Um País Catando Migalhas

Por Klauber Cristofen Pires

Ultimamente, tem sido recorrente acompanhar pela TV ou pela mídia impressa, reportagens sobre aproveitamento de alimentos. Dia sim, dia não, em um ou outro canal da tv, aparece mais um programa destes em que um grupo de mulheres se reúne para ensinar às outras como juntar e moer as cascas de ovo ou de raízes, ou de sementes de abóbora, e assim por diante. Para dar aquele senso de respaldo, nutricionistas dão depoimento sobre as qualidades nutricionais ou terapêuticas e, por fim, o quadro fecha com um sorriso do repórter que provou a iguaria da vez.

Que aqui mesmo seja pedida a licença de interromper o raciocínio em andamento para, oportunamente, afirmar que não se trata de defender o desperdício. De fato, e corretamente, saber como administrar o lar de maneira eficiente é um conhecimento extremamente útil, para todas as famílias, pobres ou ricas. Não fazer mais comida que o necessário, ou aproveitar de modo econômico e racional as sobras do almoço, são coisas que todos podemos ter a consciência de aprender, e que a todos nos faz bem, tanto no plano econômico como no moral e ético. Quem não ouviu de seus pais que desprezar a comida do prato é pecado?

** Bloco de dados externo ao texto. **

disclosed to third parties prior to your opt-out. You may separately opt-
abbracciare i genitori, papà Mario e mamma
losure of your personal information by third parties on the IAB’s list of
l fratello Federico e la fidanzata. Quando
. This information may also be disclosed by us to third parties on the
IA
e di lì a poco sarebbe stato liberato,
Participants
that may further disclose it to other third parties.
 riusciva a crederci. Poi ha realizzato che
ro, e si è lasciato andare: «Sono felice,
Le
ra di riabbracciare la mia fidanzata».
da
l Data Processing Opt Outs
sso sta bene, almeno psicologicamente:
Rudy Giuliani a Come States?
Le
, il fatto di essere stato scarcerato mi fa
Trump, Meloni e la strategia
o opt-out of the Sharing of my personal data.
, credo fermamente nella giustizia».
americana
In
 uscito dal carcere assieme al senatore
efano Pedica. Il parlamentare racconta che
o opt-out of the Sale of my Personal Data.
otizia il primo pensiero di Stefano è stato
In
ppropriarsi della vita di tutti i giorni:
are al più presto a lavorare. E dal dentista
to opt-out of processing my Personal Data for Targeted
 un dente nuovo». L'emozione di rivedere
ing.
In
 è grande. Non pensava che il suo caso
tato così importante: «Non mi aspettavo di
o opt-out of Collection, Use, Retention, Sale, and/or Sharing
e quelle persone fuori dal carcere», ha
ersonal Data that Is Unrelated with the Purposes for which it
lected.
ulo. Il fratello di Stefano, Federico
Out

Por isto mesmo, é conveniente acompanhar tais reportagens com olhos críticos. Administrar o orçamento doméstico por inteiro, e não somente em relação ao aproveitamento das suas compras de feira, é a questão. Por exemplo, geralmente, estas sobras não são palatáveis, sem a adição de porções significativas de farinha, leite, óleo ou açúcar. Ora, se é necessário adicionar tais ingredientes somente para aproveitar um pequeno resto de algo que de outra maneira seria descartado, então não se está economizando, mas gastando!

Pensemos também que, na maioria dos lares, tais restos são tão poucos que o tempo diário utilizado no seu aproveitamento os torna especialmente antieconômicos. Acompanhe-se o seguinte exemplo: adquirindo cerca de R$ 15,00 de (bons) ingredientes, pode-se produzir cerca de quarenta unidades de salgados que, vendidos ao preço de R$ 1,00 cada, trarão aproximadamente R$ 25,00 de lucro. Isto pode ser feito sob um tempo muito menor do que, digamos, moer todos os dias três cascas de ovos durante um mês! Com este dinheiro, dá para comprar 16 litros de leite integral tipo longa vida, ou cinco latas de leite em pó integral, que são produtos industrializados e de boa qualidade, e que vão proporcionar muito mais cálcio e nutrientes (sem dizer leite é muito mais gostoso...).

Pensando por outro lado, causa sensação de paradoxo quando se observa a montanha de recursos gastos nisto que tem se transformado em uma gigantesca campanha nacional: programas em horário nobre, páginas inteiras de jornais e dezenas de ONG’s não podem existir sem expressivo dote de recursos, que bem poderiam ser explorados em investimentos geradores de riqueza e empregos.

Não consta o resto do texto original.